Note-se, que não estamos falando de confronto armado entre traficantes, nem entre traficantes e a polícia. Tal fato comprova, portanto, que a arruaça, o vandalismo, a selvageria, o extravasamento gratuito de atos de violência, o banditismo e o desrespeito a qualquer preceito da ordem pública são os grandes propósitos de alguns pseudotorcedores de futebol, não a paixão e o incentivo sadio ao clube do coração. A finalidade precípua é a desordem e não a trocida fervorosa na disputa entre dois times em campo. O que é pior: constata-se que há embates corporais até entre facções de torcidas de um mesmo clube, o que demonstra a insensatez e a idiotice de tais jovens.

Portanto, a recente tragédia, ocorrida em estádio de futebol no Egito, deixa um alerta a todos. Coloquemos, pois, as nossas barbas de molho.
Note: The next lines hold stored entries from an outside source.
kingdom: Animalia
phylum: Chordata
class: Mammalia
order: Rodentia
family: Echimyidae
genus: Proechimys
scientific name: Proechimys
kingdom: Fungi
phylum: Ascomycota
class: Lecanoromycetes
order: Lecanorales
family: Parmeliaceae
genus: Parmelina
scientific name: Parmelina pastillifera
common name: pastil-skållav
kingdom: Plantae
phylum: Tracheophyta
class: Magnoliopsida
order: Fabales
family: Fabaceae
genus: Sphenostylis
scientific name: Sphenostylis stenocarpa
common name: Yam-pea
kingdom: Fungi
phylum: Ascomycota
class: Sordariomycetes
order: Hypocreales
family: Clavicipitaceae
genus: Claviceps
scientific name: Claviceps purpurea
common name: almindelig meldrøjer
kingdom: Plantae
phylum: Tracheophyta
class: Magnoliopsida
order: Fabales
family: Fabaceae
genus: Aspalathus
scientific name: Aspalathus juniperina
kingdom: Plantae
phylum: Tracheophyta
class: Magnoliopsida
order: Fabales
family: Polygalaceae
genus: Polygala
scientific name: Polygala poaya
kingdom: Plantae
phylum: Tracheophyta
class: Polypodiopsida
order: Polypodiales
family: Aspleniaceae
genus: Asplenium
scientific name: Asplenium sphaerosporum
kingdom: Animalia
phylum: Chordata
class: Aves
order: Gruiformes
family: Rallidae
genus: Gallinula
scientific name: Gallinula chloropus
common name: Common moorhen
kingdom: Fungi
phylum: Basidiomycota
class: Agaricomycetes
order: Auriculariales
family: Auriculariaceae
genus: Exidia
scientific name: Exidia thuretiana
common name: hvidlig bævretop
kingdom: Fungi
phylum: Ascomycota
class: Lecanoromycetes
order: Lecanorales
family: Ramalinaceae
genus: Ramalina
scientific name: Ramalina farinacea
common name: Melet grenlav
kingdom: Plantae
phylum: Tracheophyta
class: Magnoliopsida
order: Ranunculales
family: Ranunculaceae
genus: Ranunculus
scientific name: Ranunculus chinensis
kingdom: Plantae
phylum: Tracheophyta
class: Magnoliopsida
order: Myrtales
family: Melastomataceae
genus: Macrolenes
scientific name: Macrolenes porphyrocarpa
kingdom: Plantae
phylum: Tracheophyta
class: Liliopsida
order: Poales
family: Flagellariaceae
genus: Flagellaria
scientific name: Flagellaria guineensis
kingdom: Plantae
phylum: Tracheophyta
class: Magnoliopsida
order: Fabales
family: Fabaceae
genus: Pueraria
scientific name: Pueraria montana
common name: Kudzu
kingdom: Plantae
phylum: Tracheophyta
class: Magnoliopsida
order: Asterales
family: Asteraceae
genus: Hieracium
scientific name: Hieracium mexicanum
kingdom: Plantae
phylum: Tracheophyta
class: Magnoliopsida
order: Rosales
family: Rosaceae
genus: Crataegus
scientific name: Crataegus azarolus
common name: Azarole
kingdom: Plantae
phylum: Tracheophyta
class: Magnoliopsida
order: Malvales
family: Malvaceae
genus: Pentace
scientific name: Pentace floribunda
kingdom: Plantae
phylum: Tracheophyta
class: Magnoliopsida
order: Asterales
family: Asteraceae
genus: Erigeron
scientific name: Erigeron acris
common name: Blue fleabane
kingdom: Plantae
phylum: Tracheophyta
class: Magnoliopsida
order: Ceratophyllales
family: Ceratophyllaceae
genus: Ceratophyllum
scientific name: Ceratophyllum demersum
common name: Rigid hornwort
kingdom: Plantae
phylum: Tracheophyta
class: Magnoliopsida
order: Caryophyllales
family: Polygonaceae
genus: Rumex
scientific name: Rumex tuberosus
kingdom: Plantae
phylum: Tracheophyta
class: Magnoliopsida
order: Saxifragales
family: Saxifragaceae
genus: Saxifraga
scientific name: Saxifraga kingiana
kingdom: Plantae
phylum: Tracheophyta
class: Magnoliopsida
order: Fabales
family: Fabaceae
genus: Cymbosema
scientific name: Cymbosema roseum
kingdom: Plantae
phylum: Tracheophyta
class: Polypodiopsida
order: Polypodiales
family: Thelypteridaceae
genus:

Precisamos estar suficientemente preparados para que não continuem a ocorrer atos de violência fora e dentro de nossos estádios. Um bando de assassinos e desordeiros em potencial por enquanto permanece à solta. Neste caso, o melhor preparo de nossa polícia, o trabalho investigativo, o cárcere e o rigor da lei são os reais mecanismos de defesa da sociedade. Não adianta depois lamentar o leite derramado. Prevenir é melhor que remediar.